▶ Exercise goal
An exact copy of all the data is the expected answer.

▶ Provided records
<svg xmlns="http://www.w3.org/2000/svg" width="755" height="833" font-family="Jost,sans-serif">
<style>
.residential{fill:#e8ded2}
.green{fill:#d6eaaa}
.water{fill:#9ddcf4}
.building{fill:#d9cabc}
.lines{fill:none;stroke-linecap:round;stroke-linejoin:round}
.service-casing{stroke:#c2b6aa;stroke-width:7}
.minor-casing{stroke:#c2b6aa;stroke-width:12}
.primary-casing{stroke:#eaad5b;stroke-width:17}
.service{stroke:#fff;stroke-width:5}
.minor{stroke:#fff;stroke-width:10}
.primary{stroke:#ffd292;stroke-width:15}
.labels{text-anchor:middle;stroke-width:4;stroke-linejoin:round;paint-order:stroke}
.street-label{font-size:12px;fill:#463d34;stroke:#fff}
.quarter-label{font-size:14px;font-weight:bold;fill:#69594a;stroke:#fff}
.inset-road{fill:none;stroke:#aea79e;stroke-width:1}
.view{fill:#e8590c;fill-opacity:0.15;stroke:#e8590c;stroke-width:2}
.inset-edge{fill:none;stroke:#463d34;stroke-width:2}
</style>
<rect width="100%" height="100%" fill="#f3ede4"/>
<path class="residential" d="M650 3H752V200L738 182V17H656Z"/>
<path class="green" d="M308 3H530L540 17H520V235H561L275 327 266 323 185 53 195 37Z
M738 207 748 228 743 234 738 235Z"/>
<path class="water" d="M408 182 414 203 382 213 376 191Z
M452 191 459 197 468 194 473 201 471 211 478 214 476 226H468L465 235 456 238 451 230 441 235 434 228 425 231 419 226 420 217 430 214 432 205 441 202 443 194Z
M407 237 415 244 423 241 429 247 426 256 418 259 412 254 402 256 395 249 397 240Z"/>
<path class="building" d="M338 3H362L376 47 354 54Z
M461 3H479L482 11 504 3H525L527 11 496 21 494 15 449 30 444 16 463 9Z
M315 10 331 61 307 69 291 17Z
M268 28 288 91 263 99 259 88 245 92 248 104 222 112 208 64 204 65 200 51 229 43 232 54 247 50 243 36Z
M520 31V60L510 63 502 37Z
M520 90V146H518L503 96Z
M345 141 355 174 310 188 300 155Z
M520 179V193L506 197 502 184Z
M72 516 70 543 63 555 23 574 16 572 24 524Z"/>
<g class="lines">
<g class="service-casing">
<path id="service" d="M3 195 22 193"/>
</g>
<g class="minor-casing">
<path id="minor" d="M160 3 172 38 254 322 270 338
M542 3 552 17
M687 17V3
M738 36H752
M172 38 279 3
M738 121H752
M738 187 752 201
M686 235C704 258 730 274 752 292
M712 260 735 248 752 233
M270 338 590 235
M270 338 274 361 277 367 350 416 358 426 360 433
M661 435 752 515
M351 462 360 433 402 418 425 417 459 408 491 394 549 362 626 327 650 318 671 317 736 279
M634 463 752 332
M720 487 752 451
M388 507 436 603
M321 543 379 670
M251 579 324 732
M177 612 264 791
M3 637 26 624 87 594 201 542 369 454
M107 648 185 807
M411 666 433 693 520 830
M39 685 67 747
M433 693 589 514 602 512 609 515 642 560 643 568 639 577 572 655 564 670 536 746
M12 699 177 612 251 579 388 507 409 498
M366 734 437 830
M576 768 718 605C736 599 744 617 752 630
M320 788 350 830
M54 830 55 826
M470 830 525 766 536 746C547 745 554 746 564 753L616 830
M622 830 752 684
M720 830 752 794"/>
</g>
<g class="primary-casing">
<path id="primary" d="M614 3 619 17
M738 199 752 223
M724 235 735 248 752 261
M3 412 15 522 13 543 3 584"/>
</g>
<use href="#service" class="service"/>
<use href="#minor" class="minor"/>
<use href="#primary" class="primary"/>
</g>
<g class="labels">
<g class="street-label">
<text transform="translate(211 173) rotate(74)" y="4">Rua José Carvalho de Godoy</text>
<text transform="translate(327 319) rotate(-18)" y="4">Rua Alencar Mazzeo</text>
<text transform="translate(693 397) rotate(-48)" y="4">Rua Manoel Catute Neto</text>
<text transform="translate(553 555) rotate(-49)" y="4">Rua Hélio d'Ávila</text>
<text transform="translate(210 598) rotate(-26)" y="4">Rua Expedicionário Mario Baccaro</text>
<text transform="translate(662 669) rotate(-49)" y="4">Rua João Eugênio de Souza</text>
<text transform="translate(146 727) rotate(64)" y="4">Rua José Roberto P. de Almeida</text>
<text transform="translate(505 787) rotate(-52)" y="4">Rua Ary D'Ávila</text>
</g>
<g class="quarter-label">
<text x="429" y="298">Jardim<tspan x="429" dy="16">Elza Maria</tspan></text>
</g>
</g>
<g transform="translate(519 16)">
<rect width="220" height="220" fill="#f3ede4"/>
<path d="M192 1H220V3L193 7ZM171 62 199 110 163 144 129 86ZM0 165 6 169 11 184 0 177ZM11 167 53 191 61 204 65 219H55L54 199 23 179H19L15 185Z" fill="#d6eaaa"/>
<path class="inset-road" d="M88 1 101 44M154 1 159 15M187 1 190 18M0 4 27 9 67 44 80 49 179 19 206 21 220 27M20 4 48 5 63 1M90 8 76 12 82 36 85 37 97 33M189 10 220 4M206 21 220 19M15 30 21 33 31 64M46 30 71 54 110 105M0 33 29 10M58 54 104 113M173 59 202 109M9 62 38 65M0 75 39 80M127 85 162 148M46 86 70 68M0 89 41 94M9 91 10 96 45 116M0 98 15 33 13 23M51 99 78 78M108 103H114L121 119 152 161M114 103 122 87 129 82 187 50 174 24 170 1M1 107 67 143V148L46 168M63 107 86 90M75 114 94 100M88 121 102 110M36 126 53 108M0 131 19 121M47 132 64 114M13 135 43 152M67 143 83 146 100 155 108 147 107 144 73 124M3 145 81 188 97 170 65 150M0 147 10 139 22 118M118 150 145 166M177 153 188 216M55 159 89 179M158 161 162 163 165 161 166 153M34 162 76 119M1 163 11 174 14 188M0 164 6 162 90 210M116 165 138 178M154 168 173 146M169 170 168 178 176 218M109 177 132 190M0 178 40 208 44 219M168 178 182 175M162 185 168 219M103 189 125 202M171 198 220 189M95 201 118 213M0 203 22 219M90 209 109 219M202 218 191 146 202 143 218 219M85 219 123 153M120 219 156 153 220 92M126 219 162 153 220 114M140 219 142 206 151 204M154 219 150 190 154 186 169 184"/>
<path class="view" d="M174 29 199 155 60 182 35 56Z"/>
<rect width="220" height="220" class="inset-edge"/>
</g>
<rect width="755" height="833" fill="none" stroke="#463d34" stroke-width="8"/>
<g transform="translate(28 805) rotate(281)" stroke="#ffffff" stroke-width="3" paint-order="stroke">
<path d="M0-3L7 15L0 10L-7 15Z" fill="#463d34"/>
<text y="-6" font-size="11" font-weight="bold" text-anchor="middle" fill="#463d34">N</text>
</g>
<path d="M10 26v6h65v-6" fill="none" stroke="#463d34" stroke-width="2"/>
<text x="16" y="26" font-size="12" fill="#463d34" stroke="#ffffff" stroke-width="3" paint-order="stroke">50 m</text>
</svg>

▶ Your solution
<svg xmlns="http://www.w3.org/2000/svg" width="755" height="833" font-family="Jost,sans-serif">
<style>
.residential{fill:#e8ded2}
.green{fill:#d6eaaa}
.water{fill:#9ddcf4}
.building{fill:#d9cabc}
.lines{fill:none;stroke-linecap:round;stroke-linejoin:round}
.service-casing{stroke:#c2b6aa;stroke-width:7}
.minor-casing{stroke:#c2b6aa;stroke-width:12}
.primary-casing{stroke:#eaad5b;stroke-width:17}
.service{stroke:#fff;stroke-width:5}
.minor{stroke:#fff;stroke-width:10}
.primary{stroke:#ffd292;stroke-width:15}
.labels{text-anchor:middle;stroke-width:4;stroke-linejoin:round;paint-order:stroke}
.street-label{font-size:12px;fill:#463d34;stroke:#fff}
.quarter-label{font-size:14px;font-weight:bold;fill:#69594a;stroke:#fff}
.inset-road{fill:none;stroke:#aea79e;stroke-width:1}
.view{fill:#e8590c;fill-opacity:0.15;stroke:#e8590c;stroke-width:2}
.inset-edge{fill:none;stroke:#463d34;stroke-width:2}
</style>
<rect width="100%" height="100%" fill="#f3ede4"/>
<path class="residential" d="M650 3H752V200L738 182V17H656Z"/>
<path class="green" d="M308 3H530L540 17H520V235H561L275 327 266 323 185 53 195 37Z
M738 207 748 228 743 234 738 235Z"/>
<path class="water" d="M408 182 414 203 382 213 376 191Z
M452 191 459 197 468 194 473 201 471 211 478 214 476 226H468L465 235 456 238 451 230 441 235 434 228 425 231 419 226 420 217 430 214 432 205 441 202 443 194Z
M407 237 415 244 423 241 429 247 426 256 418 259 412 254 402 256 395 249 397 240Z"/>
<path class="building" d="M338 3H362L376 47 354 54Z
M461 3H479L482 11 504 3H525L527 11 496 21 494 15 449 30 444 16 463 9Z
M315 10 331 61 307 69 291 17Z
M268 28 288 91 263 99 259 88 245 92 248 104 222 112 208 64 204 65 200 51 229 43 232 54 247 50 243 36Z
M520 31V60L510 63 502 37Z
M520 90V146H518L503 96Z
M345 141 355 174 310 188 300 155Z
M520 179V193L506 197 502 184Z
M72 516 70 543 63 555 23 574 16 572 24 524Z"/>
<g class="lines">
<g class="service-casing">
<path id="service" d="M3 195 22 193"/>
</g>
<g class="minor-casing">
<path id="minor" d="M160 3 172 38 254 322 270 338
M542 3 552 17
M687 17V3
M738 36H752
M172 38 279 3
M738 121H752
M738 187 752 201
M686 235C704 258 730 274 752 292
M712 260 735 248 752 233
M270 338 590 235
M270 338 274 361 277 367 350 416 358 426 360 433
M661 435 752 515
M351 462 360 433 402 418 425 417 459 408 491 394 549 362 626 327 650 318 671 317 736 279
M634 463 752 332
M720 487 752 451
M388 507 436 603
M321 543 379 670
M251 579 324 732
M177 612 264 791
M3 637 26 624 87 594 201 542 369 454
M107 648 185 807
M411 666 433 693 520 830
M39 685 67 747
M433 693 589 514 602 512 609 515 642 560 643 568 639 577 572 655 564 670 536 746
M12 699 177 612 251 579 388 507 409 498
M366 734 437 830
M576 768 718 605C736 599 744 617 752 630
M320 788 350 830
M54 830 55 826
M470 830 525 766 536 746C547 745 554 746 564 753L616 830
M622 830 752 684
M720 830 752 794"/>
</g>
<g class="primary-casing">
<path id="primary" d="M614 3 619 17
M738 199 752 223
M724 235 735 248 752 261
M3 412 15 522 13 543 3 584"/>
</g>
<use href="#service" class="service"/>
<use href="#minor" class="minor"/>
<use href="#primary" class="primary"/>
</g>
<g class="labels">
<g class="street-label">
<text transform="translate(211 173) rotate(74)" y="4">Rua José Carvalho de Godoy</text>
<text transform="translate(327 319) rotate(-18)" y="4">Rua Alencar Mazzeo</text>
<text transform="translate(693 397) rotate(-48)" y="4">Rua Manoel Catute Neto</text>
<text transform="translate(553 555) rotate(-49)" y="4">Rua Hélio d'Ávila</text>
<text transform="translate(210 598) rotate(-26)" y="4">Rua Expedicionário Mario Baccaro</text>
<text transform="translate(662 669) rotate(-49)" y="4">Rua João Eugênio de Souza</text>
<text transform="translate(146 727) rotate(64)" y="4">Rua José Roberto P. de Almeida</text>
<text transform="translate(505 787) rotate(-52)" y="4">Rua Ary D'Ávila</text>
</g>
<g class="quarter-label">
<text x="429" y="298">Jardim<tspan x="429" dy="16">Elza Maria</tspan></text>
</g>
</g>
<g transform="translate(519 16)">
<rect width="220" height="220" fill="#f3ede4"/>
<path d="M192 1H220V3L193 7ZM171 62 199 110 163 144 129 86ZM0 165 6 169 11 184 0 177ZM11 167 53 191 61 204 65 219H55L54 199 23 179H19L15 185Z" fill="#d6eaaa"/>
<path class="inset-road" d="M88 1 101 44M154 1 159 15M187 1 190 18M0 4 27 9 67 44 80 49 179 19 206 21 220 27M20 4 48 5 63 1M90 8 76 12 82 36 85 37 97 33M189 10 220 4M206 21 220 19M15 30 21 33 31 64M46 30 71 54 110 105M0 33 29 10M58 54 104 113M173 59 202 109M9 62 38 65M0 75 39 80M127 85 162 148M46 86 70 68M0 89 41 94M9 91 10 96 45 116M0 98 15 33 13 23M51 99 78 78M108 103H114L121 119 152 161M114 103 122 87 129 82 187 50 174 24 170 1M1 107 67 143V148L46 168M63 107 86 90M75 114 94 100M88 121 102 110M36 126 53 108M0 131 19 121M47 132 64 114M13 135 43 152M67 143 83 146 100 155 108 147 107 144 73 124M3 145 81 188 97 170 65 150M0 147 10 139 22 118M118 150 145 166M177 153 188 216M55 159 89 179M158 161 162 163 165 161 166 153M34 162 76 119M1 163 11 174 14 188M0 164 6 162 90 210M116 165 138 178M154 168 173 146M169 170 168 178 176 218M109 177 132 190M0 178 40 208 44 219M168 178 182 175M162 185 168 219M103 189 125 202M171 198 220 189M95 201 118 213M0 203 22 219M90 209 109 219M202 218 191 146 202 143 218 219M85 219 123 153M120 219 156 153 220 92M126 219 162 153 220 114M140 219 142 206 151 204M154 219 150 190 154 186 169 184"/>
<path class="view" d="M174 29 199 155 60 182 35 56Z"/>
<rect width="220" height="220" class="inset-edge"/>
</g>
<rect width="755" height="833" fill="none" stroke="#463d34" stroke-width="8"/>
<g transform="translate(28 805) rotate(281)" stroke="#ffffff" stroke-width="3" paint-order="stroke">
<path d="M0-3L7 15L0 10L-7 15Z" fill="#463d34"/>
<text y="-6" font-size="11" font-weight="bold" text-anchor="middle" fill="#463d34">N</text>
</g>
<path d="M10 26v6h65v-6" fill="none" stroke="#463d34" stroke-width="2"/>
<text x="16" y="26" font-size="12" fill="#463d34" stroke="#ffffff" stroke-width="3" paint-order="stroke">50 m</text>
</svg>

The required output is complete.